Vivimos tiempos digitales. Nos enviamos me gusta y memes. Nos exhibimos, nos mostramos. Conseguimos seguidores en las redes a las que llamamos amigos. La información y las sonrisas congeladas corren veloces. Estamos conectados con todo el mundo, con el mundo. Todo está al alcance de un clic. Para conseguir sea cual sea, el contacto físico ya no es necesario. Lo que hoy en día más tocamos es el teléfono móvil, más que nuestros seres queridos, que nuestras mascotas, que los árboles o flores y que el resto de objetos que nos rodean.
Por pantalla no nos miramos a los ojos, no hay olores, no hay caricias. Es obvio que puede vivirse sin contacto corporal con los demás. Nuestra vivienda interconectada telemáticamente puede ser un refugio (o una cárcel) que nos ahorra el cuerpo a cuerpo con la realidad. Nos evita las conversaciones espontáneas, los gestos sutiles, los apretones de manos, los besos, la piel de gallina... Trabajamos a distancia ya menudo también amamos a distancia. Nos estamos perdiendo algo, ¿verdad?
Cuando te tocas con alguien, tu cuerpo produce oxitocina, una de las hormonas de la felicidad. "La falta de contacto físico genera estrés y ansiedad", dice Byung-Chul Han, el filósofo coreano germanizado. Lo dice en el libro La tonalidad del pensamiento (Paidós), una recopilación de tres conferencias hechas en Portugal el año pasado. Byung-Chul Han ve la comunicación sin presencia como fantasmal y carente. Cada vez nos miramos más a nosotros, con dos consecuencias peligrosas: la dismorfia (atención desmedida a los supuestos defectos de nuestro aspecto físico, de ahí que triunfe tanto la cirugía estética o el aumento de enfermedades como la anorexia) y el narcisismo egocéntrico (atención desmedida a nosotros mismos en general).
Sin un mundo físico real, el yo se repliega, se concentra sobre sí mismo, y el resto se convierte en "consumible y disponible", dice. El mundo digital sin duda rompe las distancias, pero según Han provoca "una ausencia de distancia" que "elimina la lejanía, pero también la proximidad". Decae la empatía con el otro, al que tenemos muy a mano –en la pantalla– y, sin embargo, muy lejos.
El pensador coreano-alemán relaciona el mundo digital con el capitalismo del consumo, la producción y el rendimiento, del éxito en términos de poder, mercancía, posesión. Ante esta sociedad de la autoexplotación vendida como realización personal, cree que todo es satisfacción de necesidades y vida de rebaño. Entonces ocurre que, "cuanto más éxito tengo, más deprimido me encuentro". Nada tiene sentido, nada trasciende el presente prosaico. "Dios no consume", nos dice. Necesitamos alguna divinidad. El anhelo debería ser "dejar de ser una persona deprimida para convertirse en una persona que ama", que piensa en los demás, que se relaciona físicamente con ella, desde la lentitud de la presencialidad –la lentitud es muy importante , para él–, desde la aceptación de la posibilidad del fracaso.

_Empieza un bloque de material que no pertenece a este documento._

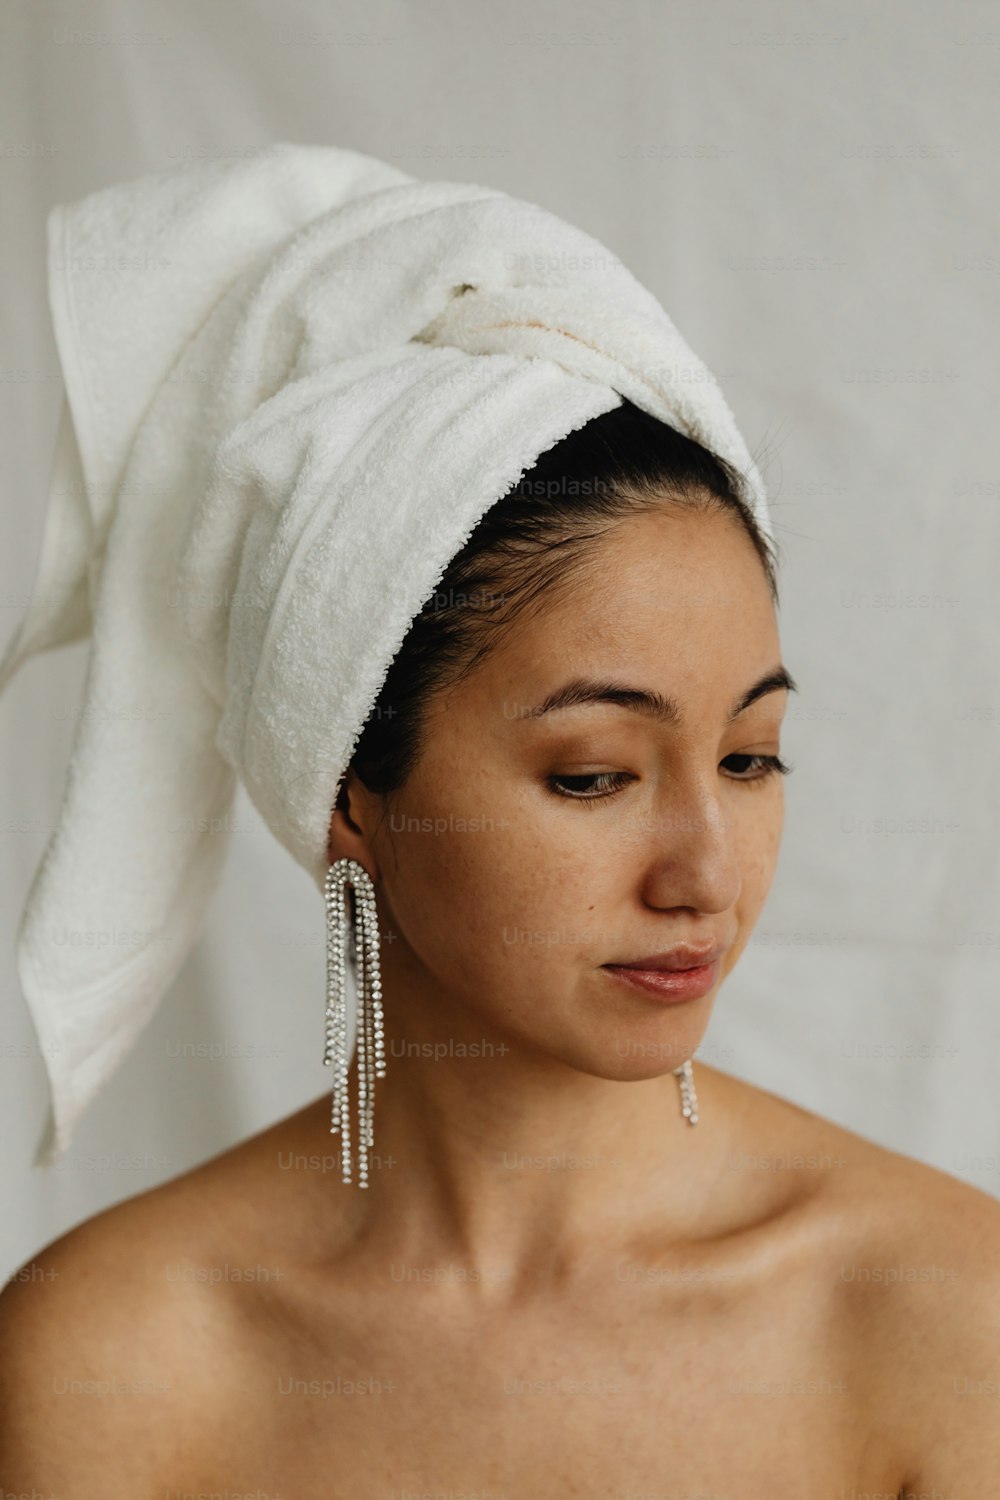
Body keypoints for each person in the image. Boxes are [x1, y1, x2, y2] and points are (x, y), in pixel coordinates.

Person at [1, 398, 998, 1493]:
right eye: (593, 775)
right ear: (351, 793)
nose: (707, 878)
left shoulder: (942, 1316)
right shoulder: (109, 1355)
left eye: (747, 759)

¿Qué divinidad, pues? La del deseo sensual, Eros, por echarnos a los brazos de los demás, por tocarnos. Con todas las imperfecciones que esto conlleva. El contacto físico no es higiénico ni perfecto. El amor requiere la herida y la pasión. El amor es terrenal, es natural –Byung-Chul Han siente devoción por las flores, sobre todo las magnolias–. Cita una carta del poeta Paul Celan: "Solo las manos verdaderas escriben poemas verdaderos. No veo ninguna diferencia fundamental entre un apretón de manos y un poema". Es un regreso al tú, al otro. Es perder el miedo a la diferencia. De nuevo Celan: "Yo soy yo cuando tú eres tú".
Y qué debemos hacer con la inteligencia artificial, que no es un tú ni uno yo? "¡Qué estúpida! La inteligencia artificial no es capaz de pensar. Sólo es posible pensar con el cuerpo. Con la emoción, con el sentimiento. Sólo es posible pensar con la mortalidad". Si alguien, añade, consigue una IA a la que se le ponga la piel de gallina, le darán el Nobel.
Contra quienes le ven como un autor pesimista, Byung-Chul Han concluye con una reivindicación de la esperanza, que no es lo mismo que el optimismo. Su próximo libro, que publicará Herder, se titulará El espíritu de la esperanza. La esperanza como lo contrario del miedo que alimenta a los populismos de derechas, como a la dimensión del nosotros. Casi como un hecho físico, estelar. Y vuelve a acabar con Celan: "Una estrella / tiene todavía luz. / Nada, / nada está perdido".